Caráter é outro questionamento que Englantine faz. O prefeito representa muito bem políticos que pouco se importam com a população e se escondem atrás de uma linda mansão com piscina e esposa troféu. Após as enchentes, Ária e sua família fazem mais para movimentar doações do que o próprio prefeito, que – inclusive – falta reuniões para debater propostas e ações precavidas para as chuvas. As notícias da chuva – que aparecem entre o enredo – aumentam a tensão, queremos saber quando tudo vai desmoronar, como é que ele vai fazer para ajudar a cidade. 

Outro ponto importante são as dinâmicas familiares completamente opostas, enquanto os pais de Ária a chamam de Superestrela e a apoiam sempre, os de Clarissa esquecem seu aniversário e vivem uma vida de aparências. Mesmo com a relação complexa de Lilian e Ária, ela ainda é cheia de amor – embora complicada. Vini e Clarissa também se amam, mas a união deles só é vista no particular, no público existem poucas interações, Clarissa é reservada para não ter que mostrar sua face real e imperfeita.

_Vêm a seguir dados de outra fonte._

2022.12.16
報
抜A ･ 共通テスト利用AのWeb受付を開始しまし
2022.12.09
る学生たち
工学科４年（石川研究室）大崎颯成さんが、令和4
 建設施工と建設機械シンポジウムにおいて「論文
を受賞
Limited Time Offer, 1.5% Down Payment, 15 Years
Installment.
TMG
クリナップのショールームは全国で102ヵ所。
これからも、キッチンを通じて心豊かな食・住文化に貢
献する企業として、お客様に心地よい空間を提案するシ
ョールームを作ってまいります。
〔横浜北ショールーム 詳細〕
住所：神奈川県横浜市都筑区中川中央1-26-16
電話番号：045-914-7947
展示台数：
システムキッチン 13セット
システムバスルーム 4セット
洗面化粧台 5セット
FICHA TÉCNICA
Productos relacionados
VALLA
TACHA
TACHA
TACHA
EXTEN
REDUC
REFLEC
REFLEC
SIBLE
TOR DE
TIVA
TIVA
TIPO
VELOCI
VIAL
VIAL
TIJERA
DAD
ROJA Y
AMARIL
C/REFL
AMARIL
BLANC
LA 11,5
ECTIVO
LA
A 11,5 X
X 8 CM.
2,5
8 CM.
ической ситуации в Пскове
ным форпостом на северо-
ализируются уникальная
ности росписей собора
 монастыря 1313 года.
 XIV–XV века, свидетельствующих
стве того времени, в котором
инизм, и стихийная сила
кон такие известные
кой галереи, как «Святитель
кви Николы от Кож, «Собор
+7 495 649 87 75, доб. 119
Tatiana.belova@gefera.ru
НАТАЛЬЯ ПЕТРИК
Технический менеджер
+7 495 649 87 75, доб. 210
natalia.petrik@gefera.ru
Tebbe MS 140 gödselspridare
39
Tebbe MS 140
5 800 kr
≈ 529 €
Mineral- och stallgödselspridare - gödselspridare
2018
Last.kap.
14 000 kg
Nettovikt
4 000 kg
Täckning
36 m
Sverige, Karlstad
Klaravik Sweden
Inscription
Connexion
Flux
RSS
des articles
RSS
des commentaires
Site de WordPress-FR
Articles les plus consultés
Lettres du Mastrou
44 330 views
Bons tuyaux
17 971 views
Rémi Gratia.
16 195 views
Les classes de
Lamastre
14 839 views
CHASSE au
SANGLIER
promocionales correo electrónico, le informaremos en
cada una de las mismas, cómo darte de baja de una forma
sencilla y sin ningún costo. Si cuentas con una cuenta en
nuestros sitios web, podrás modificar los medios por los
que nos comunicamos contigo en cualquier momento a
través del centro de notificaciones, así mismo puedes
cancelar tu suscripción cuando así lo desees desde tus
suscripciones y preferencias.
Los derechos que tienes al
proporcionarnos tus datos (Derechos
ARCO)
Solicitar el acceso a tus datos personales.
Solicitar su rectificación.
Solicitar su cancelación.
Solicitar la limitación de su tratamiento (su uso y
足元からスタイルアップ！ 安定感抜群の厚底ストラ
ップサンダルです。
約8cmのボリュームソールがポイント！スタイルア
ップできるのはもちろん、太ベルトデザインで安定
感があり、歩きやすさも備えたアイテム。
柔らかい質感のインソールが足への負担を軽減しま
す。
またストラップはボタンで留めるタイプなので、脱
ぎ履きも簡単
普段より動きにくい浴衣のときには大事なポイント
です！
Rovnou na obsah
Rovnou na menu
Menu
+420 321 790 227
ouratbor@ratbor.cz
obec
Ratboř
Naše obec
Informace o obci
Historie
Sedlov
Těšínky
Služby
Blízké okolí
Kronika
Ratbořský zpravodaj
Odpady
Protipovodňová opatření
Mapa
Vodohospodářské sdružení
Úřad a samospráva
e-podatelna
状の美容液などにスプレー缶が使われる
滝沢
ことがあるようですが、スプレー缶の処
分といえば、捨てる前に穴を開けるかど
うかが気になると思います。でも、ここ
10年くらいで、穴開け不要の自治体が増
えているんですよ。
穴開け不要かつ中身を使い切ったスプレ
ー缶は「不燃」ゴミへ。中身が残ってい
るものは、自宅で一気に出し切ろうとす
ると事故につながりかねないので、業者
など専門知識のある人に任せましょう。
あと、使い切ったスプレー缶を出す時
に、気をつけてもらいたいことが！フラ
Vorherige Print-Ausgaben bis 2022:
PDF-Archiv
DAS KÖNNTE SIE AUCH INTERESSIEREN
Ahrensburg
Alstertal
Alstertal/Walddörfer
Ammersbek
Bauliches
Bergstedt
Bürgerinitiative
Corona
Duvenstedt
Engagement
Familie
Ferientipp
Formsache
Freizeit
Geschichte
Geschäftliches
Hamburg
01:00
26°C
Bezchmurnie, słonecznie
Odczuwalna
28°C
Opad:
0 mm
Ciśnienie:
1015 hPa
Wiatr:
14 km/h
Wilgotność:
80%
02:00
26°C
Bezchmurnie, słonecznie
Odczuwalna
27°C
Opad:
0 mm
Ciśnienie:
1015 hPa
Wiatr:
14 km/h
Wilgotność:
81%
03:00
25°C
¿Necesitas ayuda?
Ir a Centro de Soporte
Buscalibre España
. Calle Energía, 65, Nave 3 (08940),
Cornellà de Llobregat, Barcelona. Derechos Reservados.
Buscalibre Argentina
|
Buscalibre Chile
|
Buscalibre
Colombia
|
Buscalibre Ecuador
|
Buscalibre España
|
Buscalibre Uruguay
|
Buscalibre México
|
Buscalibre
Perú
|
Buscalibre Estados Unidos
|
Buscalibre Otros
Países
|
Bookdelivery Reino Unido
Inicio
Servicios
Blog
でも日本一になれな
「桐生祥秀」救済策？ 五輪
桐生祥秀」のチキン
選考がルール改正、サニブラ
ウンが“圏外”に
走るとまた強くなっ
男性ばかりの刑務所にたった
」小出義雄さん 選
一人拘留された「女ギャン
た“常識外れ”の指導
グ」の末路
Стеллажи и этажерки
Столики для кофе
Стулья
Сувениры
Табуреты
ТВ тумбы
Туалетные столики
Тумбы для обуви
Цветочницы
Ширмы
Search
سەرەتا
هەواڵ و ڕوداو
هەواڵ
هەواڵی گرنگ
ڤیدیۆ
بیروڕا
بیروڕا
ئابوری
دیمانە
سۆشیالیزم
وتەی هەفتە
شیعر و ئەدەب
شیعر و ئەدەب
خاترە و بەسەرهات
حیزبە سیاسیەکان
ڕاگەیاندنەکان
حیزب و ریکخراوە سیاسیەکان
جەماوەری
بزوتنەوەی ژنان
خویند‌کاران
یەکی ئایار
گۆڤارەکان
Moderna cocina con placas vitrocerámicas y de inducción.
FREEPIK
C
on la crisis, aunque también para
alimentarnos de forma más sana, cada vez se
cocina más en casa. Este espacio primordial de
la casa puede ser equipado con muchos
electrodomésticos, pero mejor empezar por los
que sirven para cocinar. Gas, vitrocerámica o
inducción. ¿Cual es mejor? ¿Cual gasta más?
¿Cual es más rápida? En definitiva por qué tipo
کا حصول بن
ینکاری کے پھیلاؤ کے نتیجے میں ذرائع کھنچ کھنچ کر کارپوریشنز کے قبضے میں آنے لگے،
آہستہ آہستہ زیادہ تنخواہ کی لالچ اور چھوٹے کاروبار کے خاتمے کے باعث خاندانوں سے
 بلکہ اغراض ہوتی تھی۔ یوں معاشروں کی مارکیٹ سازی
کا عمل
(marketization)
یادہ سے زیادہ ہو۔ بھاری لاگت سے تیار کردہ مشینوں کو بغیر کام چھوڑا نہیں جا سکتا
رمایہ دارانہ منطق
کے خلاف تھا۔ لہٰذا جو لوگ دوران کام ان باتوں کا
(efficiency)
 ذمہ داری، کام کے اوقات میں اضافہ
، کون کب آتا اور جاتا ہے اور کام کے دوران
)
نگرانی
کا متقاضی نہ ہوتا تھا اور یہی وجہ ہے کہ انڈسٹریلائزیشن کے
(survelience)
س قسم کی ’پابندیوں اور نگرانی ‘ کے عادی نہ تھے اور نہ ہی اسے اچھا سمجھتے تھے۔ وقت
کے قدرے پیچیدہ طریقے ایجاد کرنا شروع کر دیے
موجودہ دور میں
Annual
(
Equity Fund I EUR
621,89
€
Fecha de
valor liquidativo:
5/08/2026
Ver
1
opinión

As protagonistas Ária e Clarissa. Foto: Instagram/Reprodução

Não se engane, “Boas Maneiras” ainda é um romance açucarado com finais felizes improváveis. Mesmo com uma boa escrita e bom planejamento, é impossível fugir do mundo de “conto de fadas”, afinal todos queremos um final feliz – mesmo para muitos não sendo real. Não critico Englantine por não mostrar as mortes que enchentes trazem ou a violência em bairros periféricos. Não acho que Ária deveria ter abandonado sua vida, mas também não acho que Lilian fez a melhor escolha. No final, a obra traz questões que nunca irei vivenciar, mas que preciso saber sobre de uma forma leve. Uma leitura perfeita para quem quer ver a realidade sem sair tanto dela.

Fora a revolução que é ver duas mulheres se amando em páginas de um livro nacional escrito por uma mulher negra. “Boas Maneiras” nos mostra como se comportar socialmente é difícil para todos, pois cada um tem suas questões seja com família, sexualidade, sua própria mente, seus sonhos, o mundo. Seja você Clarissa, Ária, Majuri, Vinícius, Lilian ou até os La Plume, cada um possui suas batalhas, sejam elas agravadas por estruturas sociais ou não. 

Às vezes, um pouco de açúcar faz bem, quando vem com uma boa dose de realidade. Se é isso que você procura, fique a vontade para checar essa obra. “Boas Maneiras” se tornou um dos meus favoritos na estante, Englantine acertou em cheio.